Ardında Emsalsiz Bir Hayır Bırakan 3 Şahsiyet

Abidevi Şahsiyetler

Ardında emsalsiz hayır ve fazilet hatıraları bırakan 3 kâmil şahsiyet.

Ta­rihte üç şahıs vardır ki bunlar, İslâm vahdeti yolunda kâ‘bı­na erişilmez bir ferâgat ve firâsetle hareket ederek arkalarında serâpâ hayır ve fazîlet hâtıraları bırakmışlardır.

HAZRET-İ HASAN

Bunların ilki peygamber torunu Hazret-i Hasan -ra­dı­yal­lâ­hu anh-’tır. Hasan -ra­dı­yal­lâ­hu anh-, İslâm ümmetinin bölünüp parçalanmaması için halîfeliği altı ay îfâ ettikten sonra bunu Muâviye’ye devrederek siyâsî çekişme ve çalkantıların önüne geçmek istemiş ve büyük kitlelerin birbirleriyle çarpışarak ümmet kanının seller misâli dökülmesine mânî olmuştur.

İDRİS-İ BİTLİSİ

İkincisi de doğu illerini Osmanlı’ya hiç kılıç kullanılmadan büyük bir sevgi seli hâlinde bağlayan İdrîs-i Bitlisî Hazretleri’dir. Yavuz Sultan Selîm Han, kendisine birçok salâhiyetler verdiği hâlde o, yine de Yavuz’la is­ti­şâresiz hiçbir fiilde bulunmamıştır.

BARBAROS HAYRETTİN PAŞA

Üçüncüsü ise Barbaros Hayreddîn Paşa’dır ki, koca Cezâyir’in ve daha nice yerlerin sul­tâ­nı durumunda iken, şahsî hâkimiyet ve sultaya meyletmeyip emri altındaki memleketleri, İslâm vahdeti için, müslümanların halîfesi mevkiinde bulunan Osmanlı sul­tâ­nına bağlı bir eyâlet hâline getirmiş ve kendisi de o büyük devletin me’muru olmayı, küçük bir ülkenin hükümdarlığına tercih etmiştir. Bu hususta gâzi, reis ve leventlerine söylediği sözler, hikmet ve firâset doludur:

“Kılıcın hakkını vermek gerek! Müslümanların halîfesiyle beraber İslâm’a güç ve destek olabilecekken, niçin şu Cezâyir’de kendi başımıza kalalım? Müslümanlara her yerde diş bileyen haçlı gürûhuna karşı nice hareket eylesek gerektir? Biliniz ki üstlendiğimiz dâvâda bize destek olacak bir kuvvete ihtiyaç vardır.
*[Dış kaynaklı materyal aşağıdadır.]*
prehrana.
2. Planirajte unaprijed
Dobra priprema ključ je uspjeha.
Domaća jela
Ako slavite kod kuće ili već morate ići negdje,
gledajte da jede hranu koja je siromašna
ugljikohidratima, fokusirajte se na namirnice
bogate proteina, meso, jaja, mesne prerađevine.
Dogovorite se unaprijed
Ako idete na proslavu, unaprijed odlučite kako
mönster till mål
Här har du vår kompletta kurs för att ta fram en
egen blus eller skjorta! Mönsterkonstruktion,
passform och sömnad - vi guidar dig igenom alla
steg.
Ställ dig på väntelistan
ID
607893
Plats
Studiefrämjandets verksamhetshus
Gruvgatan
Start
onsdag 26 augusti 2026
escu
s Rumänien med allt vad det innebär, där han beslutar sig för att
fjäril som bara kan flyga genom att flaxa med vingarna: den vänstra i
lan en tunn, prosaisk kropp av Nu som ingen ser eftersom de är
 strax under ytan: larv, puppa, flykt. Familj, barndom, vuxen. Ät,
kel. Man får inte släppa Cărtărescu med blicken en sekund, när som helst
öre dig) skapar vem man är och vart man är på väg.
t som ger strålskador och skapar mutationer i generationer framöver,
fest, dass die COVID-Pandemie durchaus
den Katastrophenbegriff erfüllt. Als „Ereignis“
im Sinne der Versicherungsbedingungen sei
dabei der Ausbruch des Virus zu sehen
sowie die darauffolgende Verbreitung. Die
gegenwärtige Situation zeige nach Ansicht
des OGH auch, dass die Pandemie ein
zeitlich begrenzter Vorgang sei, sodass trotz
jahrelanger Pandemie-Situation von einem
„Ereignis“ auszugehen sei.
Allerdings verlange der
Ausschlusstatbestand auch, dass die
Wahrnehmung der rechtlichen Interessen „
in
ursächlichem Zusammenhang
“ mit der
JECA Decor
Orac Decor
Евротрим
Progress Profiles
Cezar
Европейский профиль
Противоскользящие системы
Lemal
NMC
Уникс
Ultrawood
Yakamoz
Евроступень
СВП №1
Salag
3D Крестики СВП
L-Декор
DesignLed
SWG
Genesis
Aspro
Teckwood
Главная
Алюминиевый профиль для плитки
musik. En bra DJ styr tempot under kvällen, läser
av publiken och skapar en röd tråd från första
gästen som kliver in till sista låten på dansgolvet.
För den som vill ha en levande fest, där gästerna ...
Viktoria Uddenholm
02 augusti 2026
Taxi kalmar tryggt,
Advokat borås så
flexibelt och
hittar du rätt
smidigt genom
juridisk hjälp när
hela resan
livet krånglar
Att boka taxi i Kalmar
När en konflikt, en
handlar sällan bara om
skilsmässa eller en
Mukaddes va­zi­femiz olan i‘lâ-yı kelimetullâh’ın îfâsı için bu şarttır. İmdi murâdım oldur ki, ben bu vilâyette olduğum takdirde hutbe, halîfe-i rûy-i zemîn adına okunmalı, sikke de onun adına bastırılmalıdır. Bunun için o yüce sultan ve pâ­di­şahlar pâdişâhına ilhâk gerektir. O ki Sultan Selîm Han’dır, Osmanlı mülkünün baş tâcıdır.”